Potrebbe risultare utile un lavoro di mappatura degli strumenti digitali utilizzati e utilizzabili, in modo da individuarne vantaggi e svantaggi e capire quali siano quelli che hanno funzionato maggiormente in modo da individuare i migliori e poterli riproporre. Durante la ripresa delle attività in presenza, una priorità potrebbe sicuramente essere l’istituzione di un maggior confronto tra docenti, al fine di condividere professionalità, visioni, competenze e strumenti. Sarebbe anche opportuno svolgere percorsi di formazione specifica per gli insegnanti sulla comunicazione online, sull’uso della telecamera, della prossemica e del non verbale, così come sull’implementazione della fruibilità delle lezioni e di forme di partecipazione attiva al fine di rendere la didattica maggiormente capace di destare l’interesse degli studenti.

4) Un’ultima riflessione è quella relativa ai professionisti del terzo settore che, in una situazione di lavoro inedita come quella dello scorso anno scolastico, hanno fatto i conti con nuove competenze, aggiornamenti, formazioni e rimodulazioni del proprio lavoro.

Molte associazioni e cooperative, durante l’emergenza sanitaria, hanno imparato ad uscire dal loro schema di lavoro e ad elaborare novità con l’obiettivo di conseguire una maggiore efficacia delle loro azioni educative. A seconda delle possibilità e degli strumenti, il terzo settore si è mostrato capace di grande spirito di adattamento al nuovo contesto e alle necessità emergenti, avvalendosi anche di fasi di autoformazione.

La situazione di emergenza e di crisi può, e deve, rappresentare un’occasione volta a ripensare il ruolo dell’istruzione e della formazione, valorizzando le esperienze laboratoriali e partecipative che il terzo settore da tempo porta avanti all’interno della scuola e rafforzando un sistema educativo integrato ormai pronto a un dialogo forte tra territorio e scuole. In questi mesi, si è toccato più volte il tema per cui il numero degli alunni in presenza all’interno di una classe andrebbe ripensato, ma tale ripensamento non dovrebbe essere mosso esclusivamente da esigenze sanitarie ma anche dal fine di voler offrire nuove risposte a bisogni educativi e formativi riguardanti un’età complessa come quella adolescenziale. Inoltre, sarebbe opportuno svolgere un’analisi quantitativa su quanto e come l’emergenza sanitaria abbia impattato sulla dispersione scolastica.
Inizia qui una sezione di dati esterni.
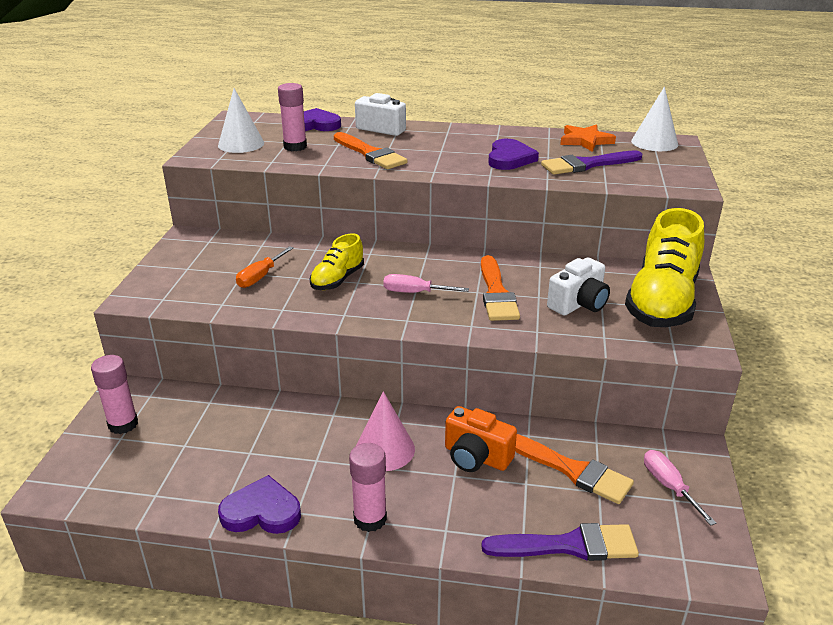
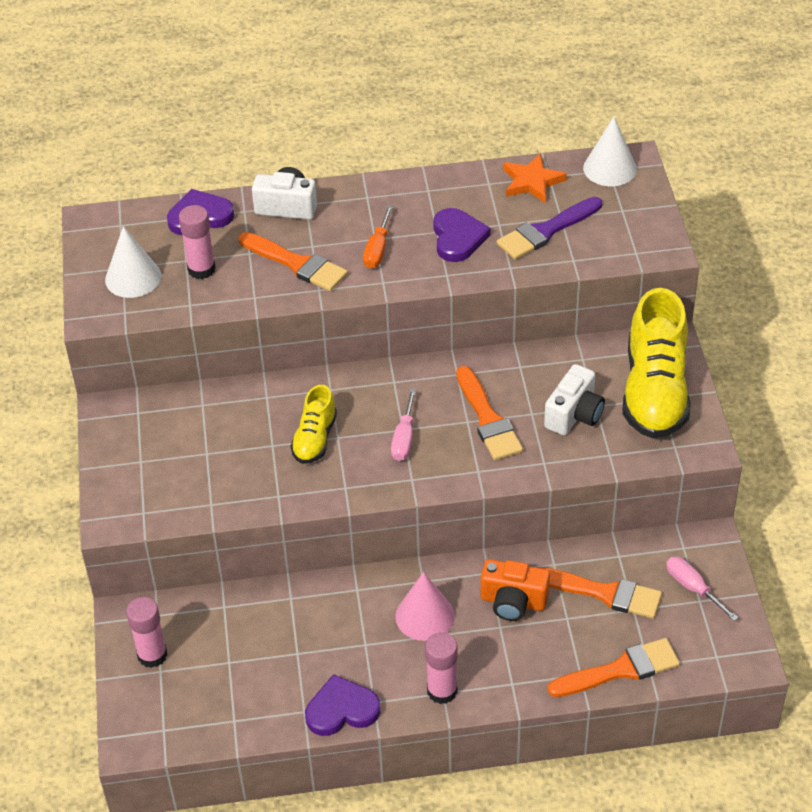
camera: 15 degrees left, 15 degrees up
(260, 277) = (229, 454): orange screwdriver -> orange screwdriver (377, 249)
(414, 292) = (404, 438): pink screwdriver -> pink screwdriver turned 75 degrees counterclockwise
(568, 545) = (620, 670): purple brush -> orange brush

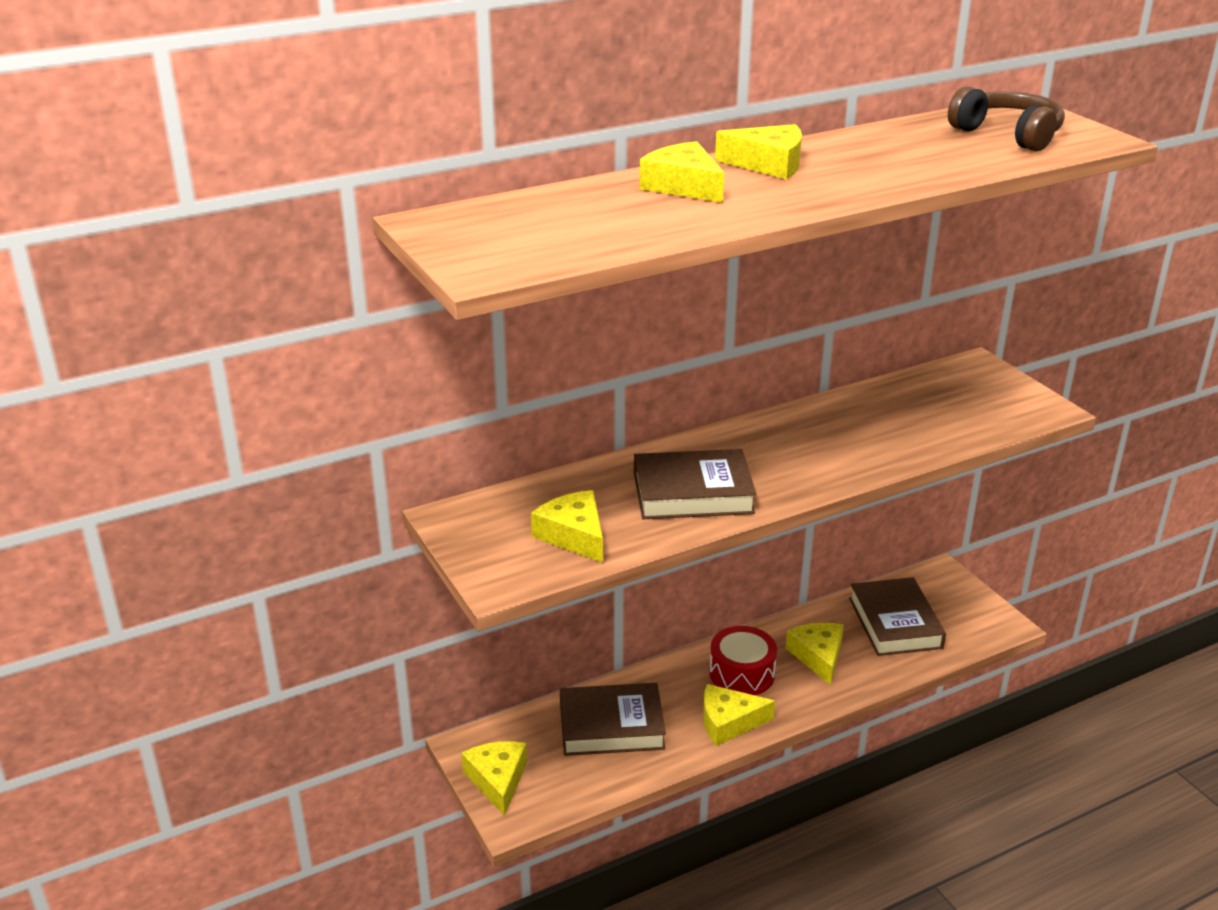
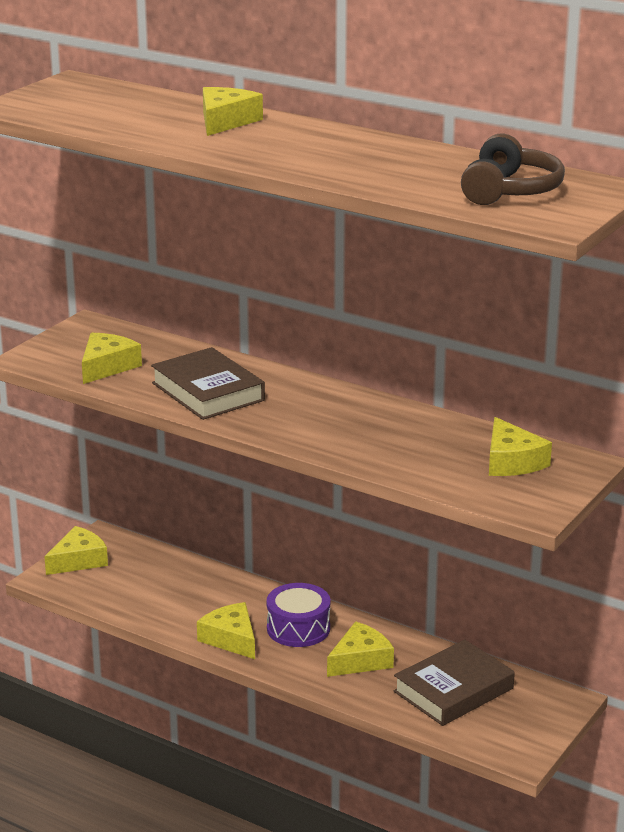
camera: 60 degrees right, 5 degrees down
(611, 726) = (178, 588): brown book -> none
(742, 673) = (298, 628): red drum -> purple drum
(768, 164) = (309, 134): yellow cheese -> yellow cheese (512, 461)

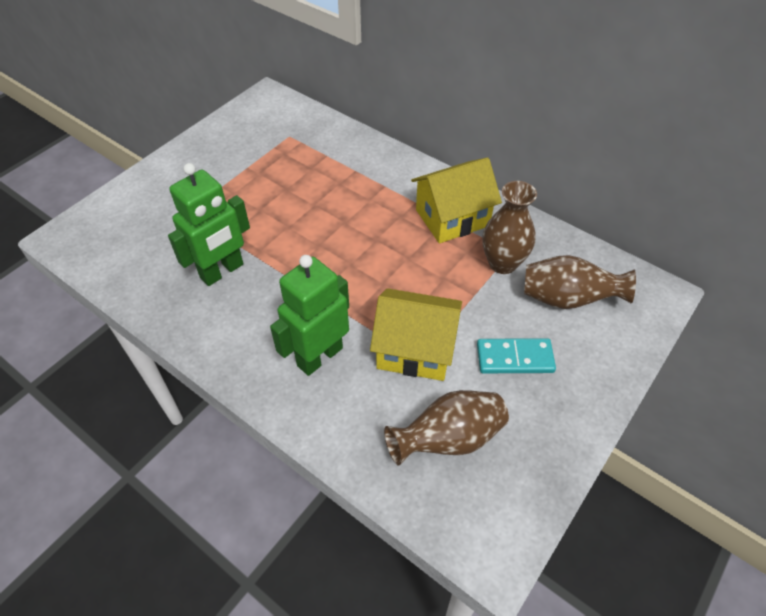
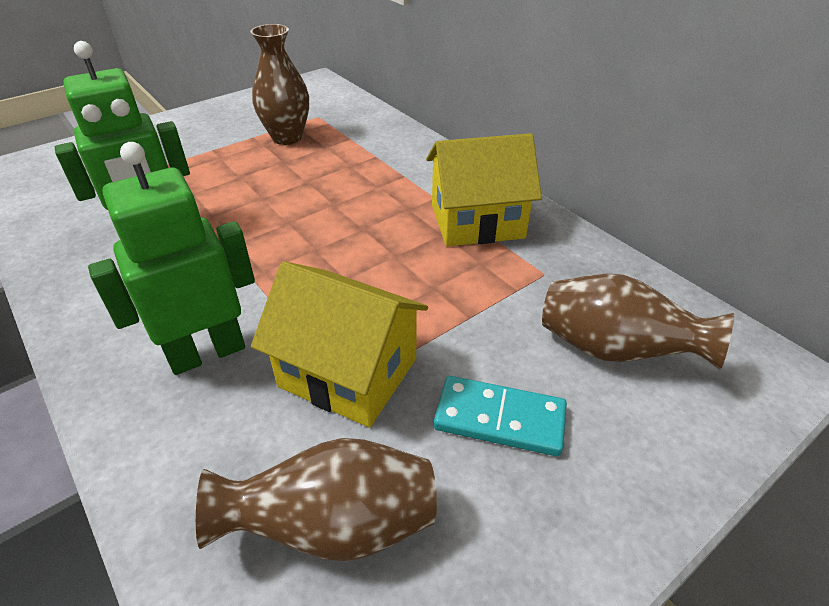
camera: 15 degrees right, 10 degrees down
(502, 263) = (528, 285): brown vase -> brown vase (287, 137)

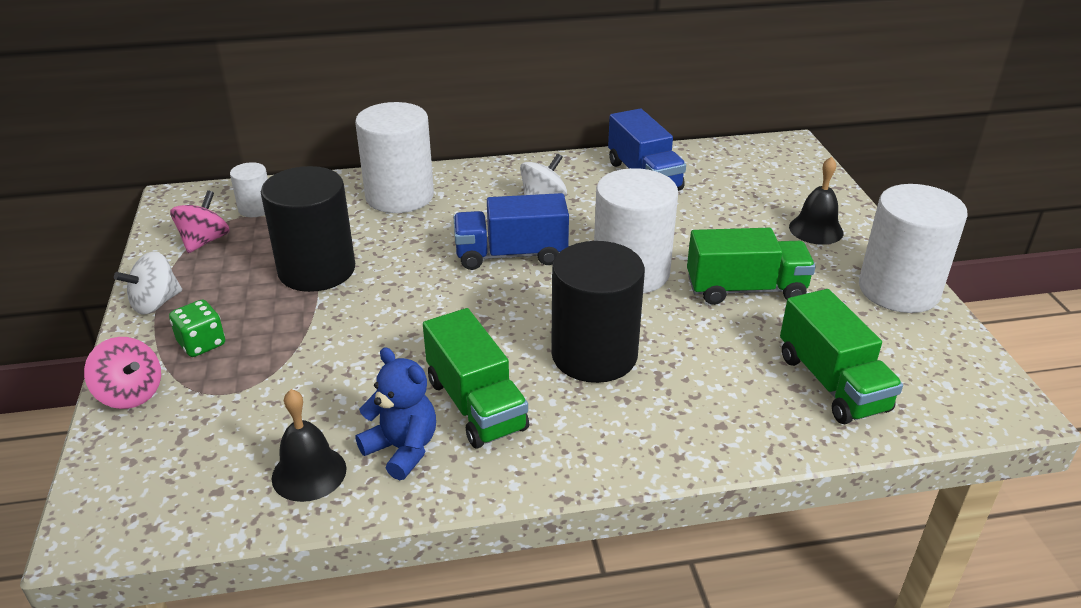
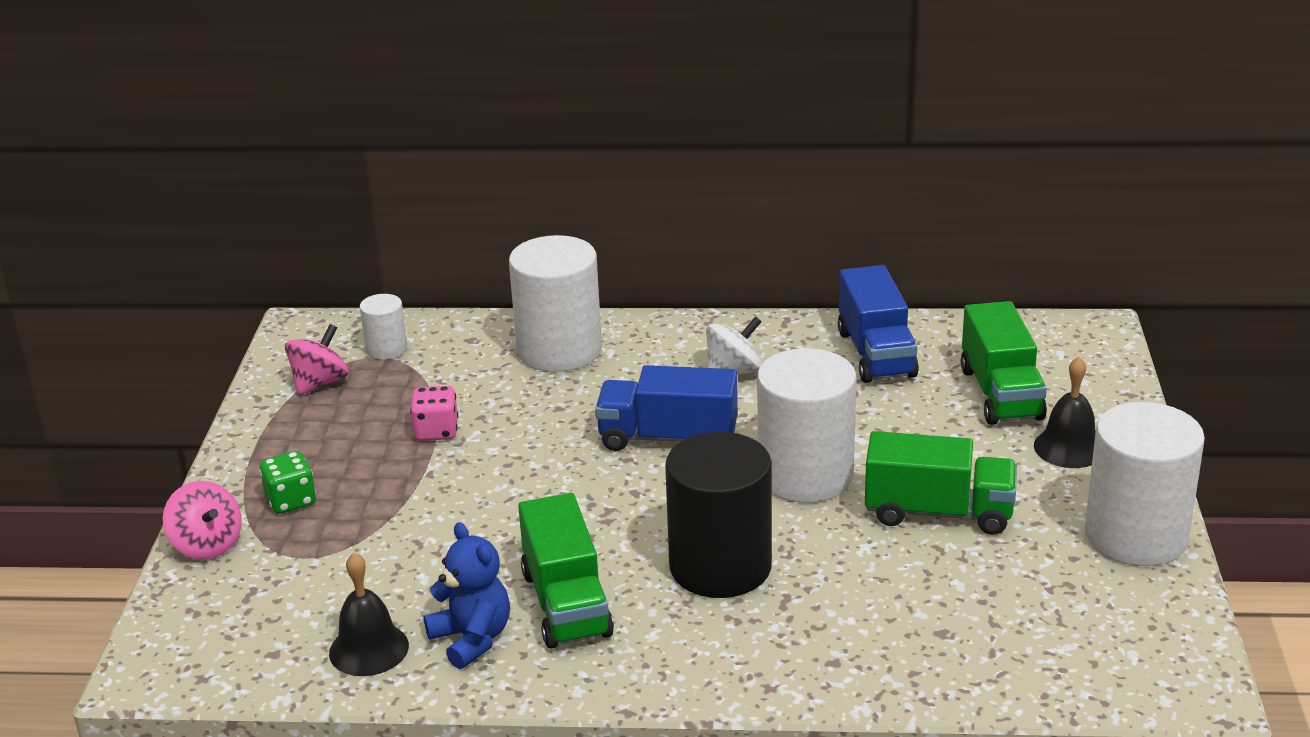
camera: 15 degrees right, 5 degrees down
(156, 303) = (252, 450): white spinning top -> none
(317, 270) = (436, 431): black cylinder -> pink dice
(832, 383) = (989, 634): green truck -> green truck (1000, 393)

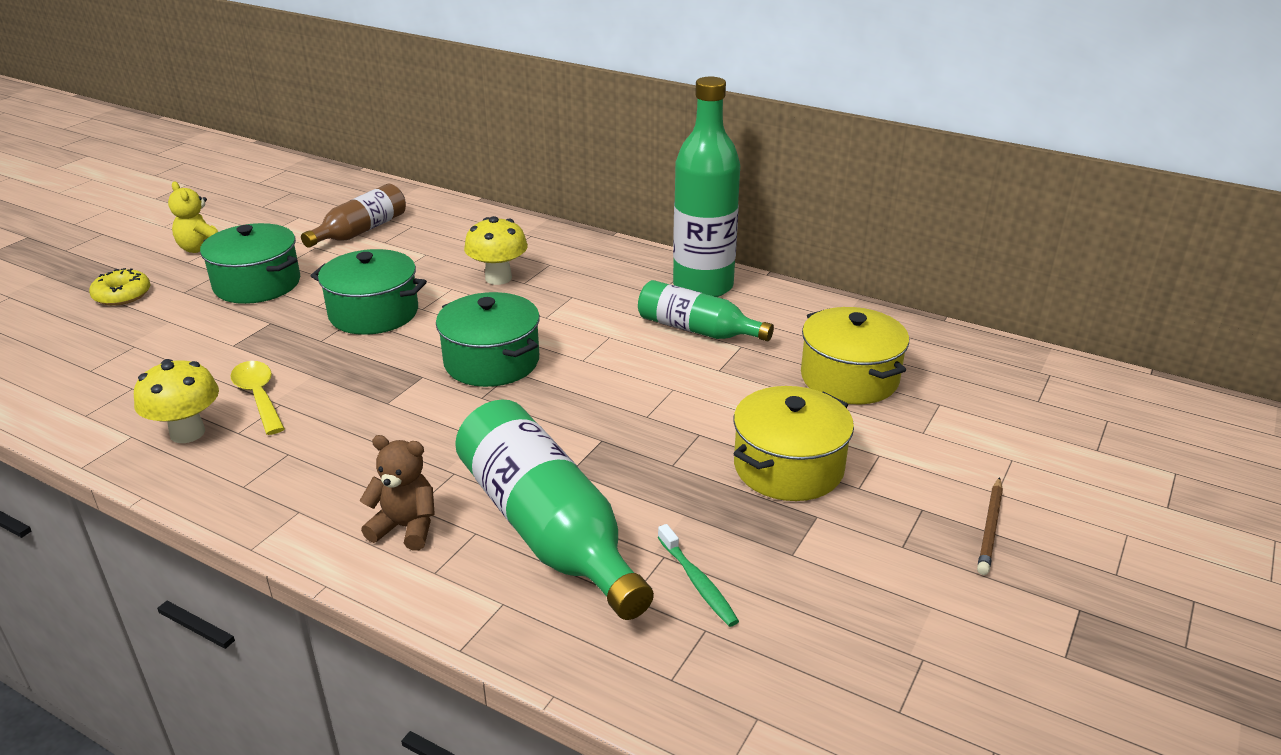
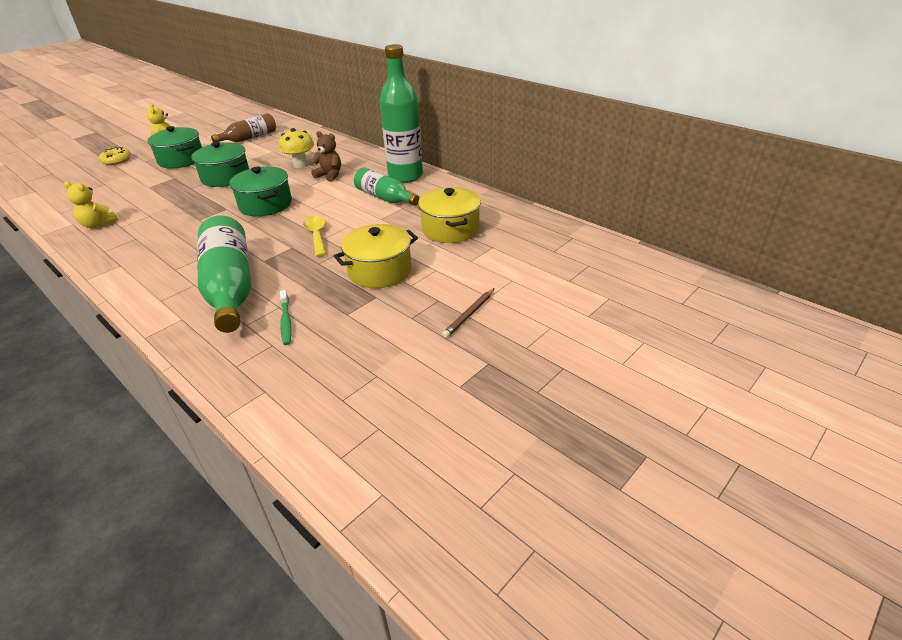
camera: 15 degrees right, 5 degrees up
(187, 433) = (98, 225): yellow mushroom -> yellow teddy bear
(259, 396) = (142, 211): yellow spoon -> yellow spoon (316, 235)
(406, 527) = (163, 278): brown teddy bear -> brown teddy bear (329, 175)

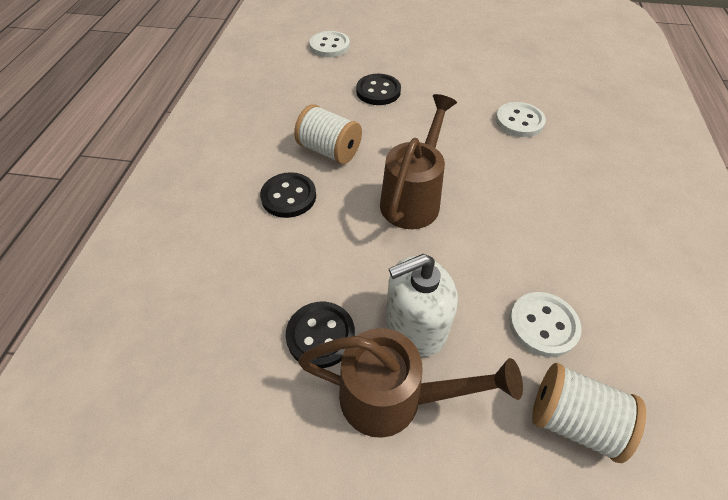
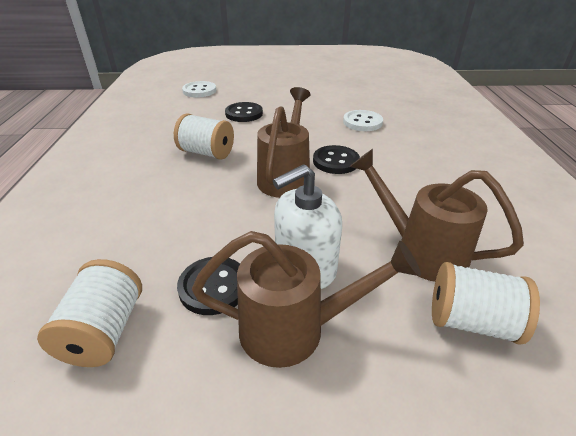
camera: 10 degrees left, 15 degrees down
(217, 369) = (104, 331): none -> white spool
(289, 196) = (172, 186): black button -> black button (335, 161)
(543, 325) = (421, 251): white button -> brown watering can

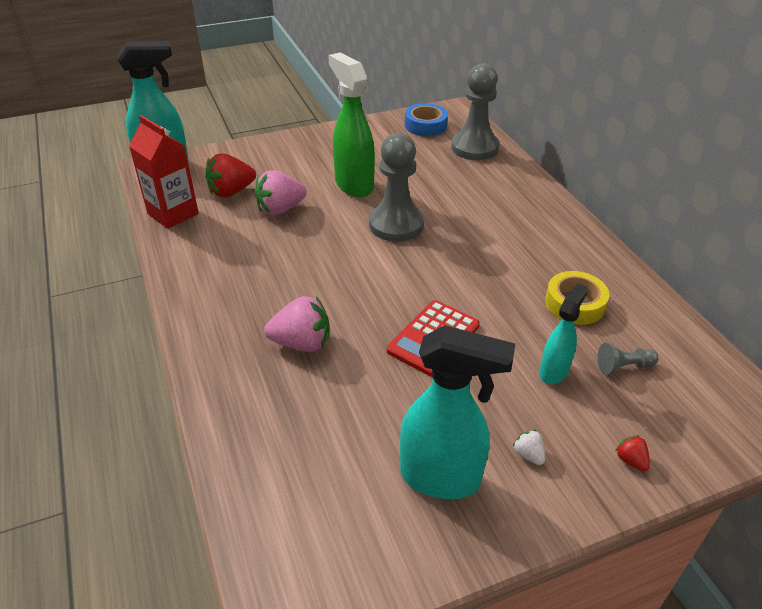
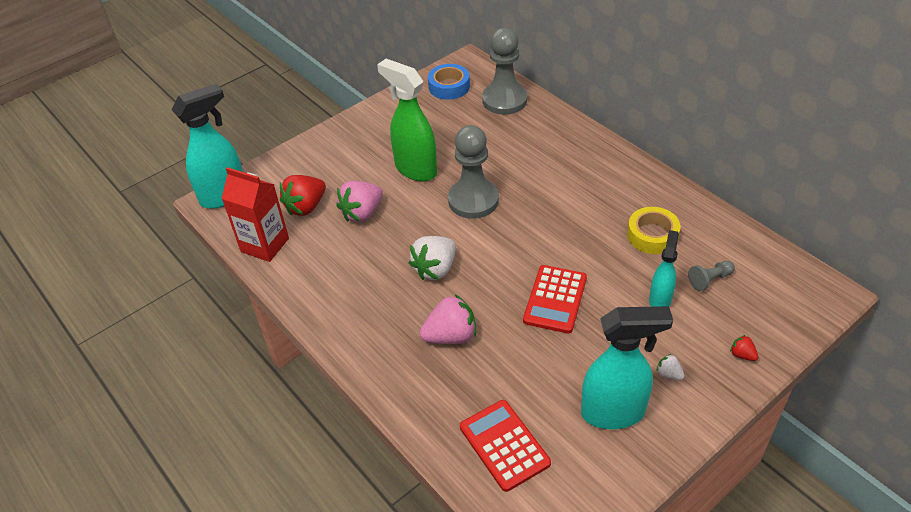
camera: 15 degrees left, 5 degrees up
(295, 474) = (504, 445): none -> red calculator
(322, 276) = (435, 269): none -> white strawberry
Sarebbe davvero poco lungimirante ripartire come se nulla fosse successo.

Pur non nascondendo difficoltà forti (specie sul fronte degli adeguamenti strutturali dovuti ai protocolli sanitari che si sono succeduti lungo il 2020 e che, a seconda dei casi, hanno comportato un impegno finanziario non lieve, così come le problematicità della comunicazione tra i diversi interlocutori che spesso sono state tra le cause di sospensione temporanea delle attività offerte dal territorio alle scuole), il terzo settore ha rappresentato e rappresenta quella prossimità che, in fase di distanziamento fisico, ha agevolato e talvolta permesso la vicinanza sociale. Al fine di fronteggiare i problemi inediti che si sono affacciati nel quotidiano, la lettura e l’ascolto dei bisogni emersi, insieme alla capacità dinamica e flessibile di co-costruire dispositivi con l’utenza, con il pubblico e con la scuola, rendono il terzo settore il partner fondamentale, all’interno di un processo sia di comunicazione tra scuola e territorio, sia di ridefinizione delle strategie verso un modello diffuso e inclusivo di sostegno alla crescita.

Questo patrimonio di esperienze, riflessioni e impegno a sostegno dei processi educativi e scolastici – al centro delle priorità del progetto I.C.E. – costituisce una risorsa cruciale per la scuola e per il suo ruolo all’interno della società. A tale risorsa è importante riconoscere un contributo strutturale e non meramente aggiuntivo nei percorsi formativi degli adolescenti. Alla fine di un anno complesso che ha evidenziato la necessità di affrontare in modo innovativo i bisogni educativi, formativi e relazionali degli studenti, occorrerà riservare una particolare attenzione alle realtà che, nonostante tutto, fanno della messa in rete di esperienze educative diverse lo strumento per la piena cittadinanza dei più giovani e, al tempo stesso, di sviluppo di comunità.